In the late 1980s, during the resurgence of rockabilly in the United Kingdom and Western Europe, "Peg Pants" once again enjoyed radio success in England, France and Germany. The song has been re-released on several compilation CDs, including "King Rockabilly", a CD released in 2004 featuring successful songs from King Records and "Classic Rockabilly", a four CD box set released in 2007 highlighting Elvis Presley, Roy Orbison and other rockabilly greats from the 1950s and 1960s. Additionally, many rockabilly blogs on the internet mention his music and his music continues to be played on rockabilly-themed radio shows.

For his contribution to the American musical genre of "Rockabilly", Bill "Peg Pants" Beach was inducted into the Rockabilly Hall of Fame, headquartered in Jackson, Tennessee, US. He still writes and performs songs and has received national notoriety for some of his more recent endeavors. In 1998, he submitted his song "Viagra and the Beeper" to The Nashville Network's (TNN) International Amateur Songwriting Contest. Beach and his song placed sixth in a field of over 13,000 entrants for this upbeat, parody song. While living in the Naples, FL area, Bill "Peg Pants" Beach was a regular performer at Stan's Idle Hour, an internationally known tourist destination in Goodland, FL.

In February 1999, another song he wrote, "I Believed You Mr. President" was featured during the Cable News Network's (CNN) coverage of President Bill Clinton's impeachment trial. Also a parody and humorous song, the words of "I Believed You Mr. President" told the story of how one voter's innocence was rocked during the Monica Lewinsky scandal that ultimately led to the impeachment trial of the 42nd President of the United States of America.

In 2010, Beach was commissioned by the Rookery Bay National Estuarine Research Reserve to write a song commemorating the discovery of new aquatic wildlife in Naples, FL. He and his wife Joan split their time between Naples, Florida, and Crossville, Tennessee. They enjoyed a full retirement life. Bill continued to play music in Naples, Florida well into his eighties.

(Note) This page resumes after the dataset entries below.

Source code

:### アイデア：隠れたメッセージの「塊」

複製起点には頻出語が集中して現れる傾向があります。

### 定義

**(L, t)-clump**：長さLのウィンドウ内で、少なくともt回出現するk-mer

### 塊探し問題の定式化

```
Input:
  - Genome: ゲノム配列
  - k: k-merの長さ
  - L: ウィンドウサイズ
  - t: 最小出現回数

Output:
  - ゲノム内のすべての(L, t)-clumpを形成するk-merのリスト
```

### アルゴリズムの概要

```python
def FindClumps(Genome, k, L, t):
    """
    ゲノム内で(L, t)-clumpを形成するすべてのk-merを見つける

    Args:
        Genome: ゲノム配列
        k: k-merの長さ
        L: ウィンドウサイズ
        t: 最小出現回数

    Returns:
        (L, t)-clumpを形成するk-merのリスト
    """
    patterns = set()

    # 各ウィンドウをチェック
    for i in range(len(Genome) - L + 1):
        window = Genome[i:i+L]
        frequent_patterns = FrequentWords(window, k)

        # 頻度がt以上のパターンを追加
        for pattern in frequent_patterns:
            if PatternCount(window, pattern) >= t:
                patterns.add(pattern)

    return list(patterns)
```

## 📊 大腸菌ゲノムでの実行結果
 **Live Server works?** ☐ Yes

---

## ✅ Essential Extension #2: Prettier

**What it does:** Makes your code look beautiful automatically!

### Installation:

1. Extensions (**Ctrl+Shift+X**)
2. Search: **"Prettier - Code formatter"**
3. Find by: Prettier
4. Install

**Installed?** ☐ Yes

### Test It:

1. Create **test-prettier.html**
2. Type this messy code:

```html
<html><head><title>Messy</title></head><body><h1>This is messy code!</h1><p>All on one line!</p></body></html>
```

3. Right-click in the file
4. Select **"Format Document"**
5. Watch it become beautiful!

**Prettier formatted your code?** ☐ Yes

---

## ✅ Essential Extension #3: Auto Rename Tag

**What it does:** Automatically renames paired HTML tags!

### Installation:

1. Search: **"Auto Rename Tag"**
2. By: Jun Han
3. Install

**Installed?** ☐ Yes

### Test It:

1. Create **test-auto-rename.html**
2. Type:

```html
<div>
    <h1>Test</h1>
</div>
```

The last song Bill composed in 2021 was a tribute to his salvation through Jesus Christ. It is written with a Bluegrass flair.

Beach died in Hamilton, Ohio, on October 28, 2024, at the age of 92.

==Discography==

| Year | Image | Title | Label |
|---|---|---|---|
| 1956 |  | Peg Pants / You're Gonna Like Me Baby | King Records |

==Various artists compilations==
- Rockabilly From Memphis (Burning Fire) released 28 October 2008 (Format: iTunes mp3)
- Classic Rockabilly (Proper UK/B000NA1TIY) released 12 Mar 2007 (Format: CD Box Set)
- Red Hot Love (Pan American Records) released 2008 (Format: CD)
- King Rockabilly (Ace/B00004WGEE) released 12 Feb 2001 (Format: CD)
- King/Federal Rockabillys (King/Gusto/K5016X) released 1978 (Format: LP)

==Later radio playlists==
- Shakin' Katz Radio. CHRW 94.9 FM. London, ON. 15 May 2010. "Peg Pants" and "You're Gonna Like Me Baby".
- Around Cincinnati. WVXU 91.7 FM . Cincinnati, OH 28 March 2010. "Peg Pants".
- Kim Clark's Record Shack. WTZQ 1600 AM. Hendersonville, NC. 13 March 2010. "Peg Pants".
- Trevor Hyland and the Rock and Roll Dance Party. Rock-It Radio. Show No. 3284. Rock-It Radio.net/Palmsradio.com. 23 January 2010. "Peg Pants".
- Kim Clark's Record Shack. WTZQ 1600 AM. Hendersonville, NC. 28 November 2009. "Peg Pants".
- Shakin' Katz Radio. CHRW 94.9 FM. London, ON. 27 December 2008. "Peg Pants".
- Howdylicious. KUCI 88.9 FM. Irvine, CA. 4 February 2007. "Peg Pants".
- Rock and Roll Dance Party. WUSB 90.1 FM. Stony Brook, NY. 13 July 2004. "Peg Pants".